Saul shook his head. “Look, this is not a used-car lot. I’m not doing this for my health.”
Mas pulled his wallet out of his back pocket. He already knew that he had only two twenty-dollar bills and a couple of George Washingtons, but he looked anyway. His thumbs extended the torn lining of th
e wallet. “I don’t have eighty-five dollars right now.”
Saul shrugged. “Nothing I can do for you, sir. Just come back with the cash. We accept Visa, Mastercard, too. And remember, it’s an extra fifteen bucks each day.”
* * *
Mas returned to the house and rummaged in his closet for his Yuban coffee can. His stash was down to almost nothing, but he was still able to put together sixty bucks. With the forty in his wallet, he was covered. The Ford was going to come home.

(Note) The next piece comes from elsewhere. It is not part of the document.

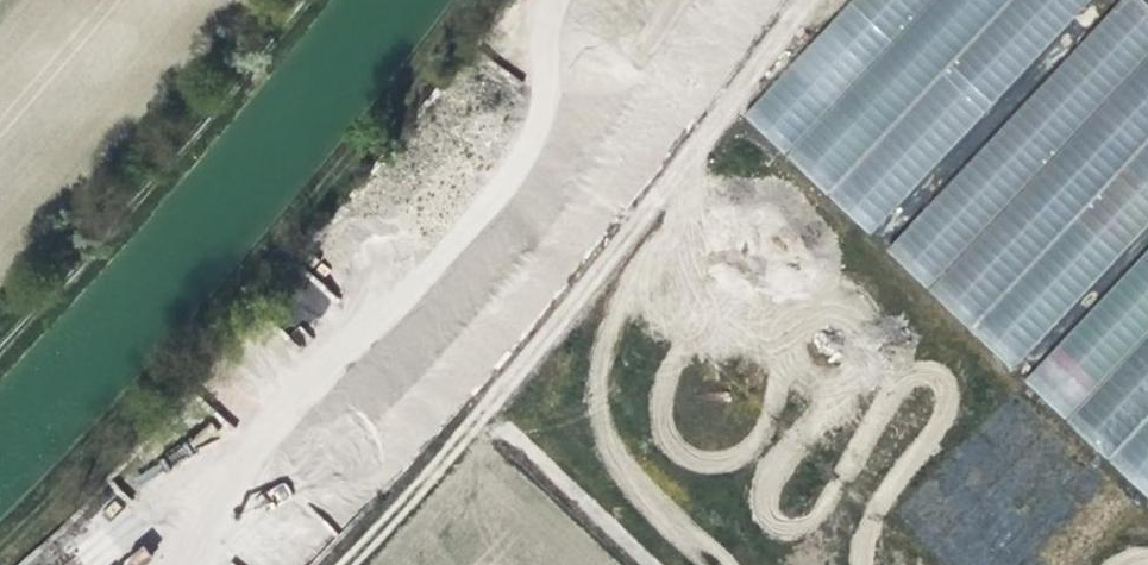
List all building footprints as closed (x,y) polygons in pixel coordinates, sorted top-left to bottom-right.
[(740,110),(785,153),(930,0),(846,0),(740,110)] [(785,153),(825,191),(1010,0),(930,0),(785,153)] [(825,191),(872,235),(1094,0),(1010,0),(825,191)] [(884,247),(925,286),(1147,54),(1147,0),(1121,0),(884,247)] [(925,286),(969,328),(1147,139),(1147,54),(925,286)] [(969,328),(1016,371),(1147,232),(1147,139),(969,328)] [(1023,376),(1066,417),(1147,330),(1147,246),(1023,376)] [(1066,417),(1111,455),(1147,416),(1147,330),(1066,417)] [(1111,455),(1109,458),(1147,495),(1147,416),(1111,455)]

Mas drove back to Alhambra and reentered the one-room office of Saul’s Towing, where an oily-faced kid had replaced the middle-aged owner. After handing the kid his paperwork and cash, he waited in the gravel-covered driveway. He looked down at the toes of his work boots. They were getting worn out; he’d be needing a pair by this fall, he thought, and then heard a familiar squeak of metal hitting metal. The Ford.
The engine sounded the same, but the body had gone through hell. The kid jumped out of the driver’s seat, like he was tumbling out of a hay ride, when Mas noticed there was no door on the driver’s side. Or the passenger’s, either. “Sonafugun. Sonafugun,” Mas muttered, as if he were saying magic words to turn the Ford back to the way it was. The front grille had been ripped off, as well as the front bumper. Wires that had been attached to the headlights had been cut and now poked out like slashed veins. The Ford had been blinded.
Mas circled the truck. The flatbed was still in place, but the tailgate had been disconnected. Aside from a rake that hung from a wire clip Mas had installed, all the equipment, including the Trimmer, was gone.
Mas was afraid to look inside the cab. They had tried to carry out the seats, but failed. The steering wheel, nicks and all, was still in place, but the end of the stick shift was missing. And the ashtray—what the hell were they going to do with that?
As he surveyed each piece of destruction, Mas felt the rage build up inside of him. It was like they had stripped him naked and paraded him around the city. Their grimy hands had gone through the glove compartment, the seats, and the bed of the truck. Even though Mas couldn’t see their fingerprints, he felt them everywhere.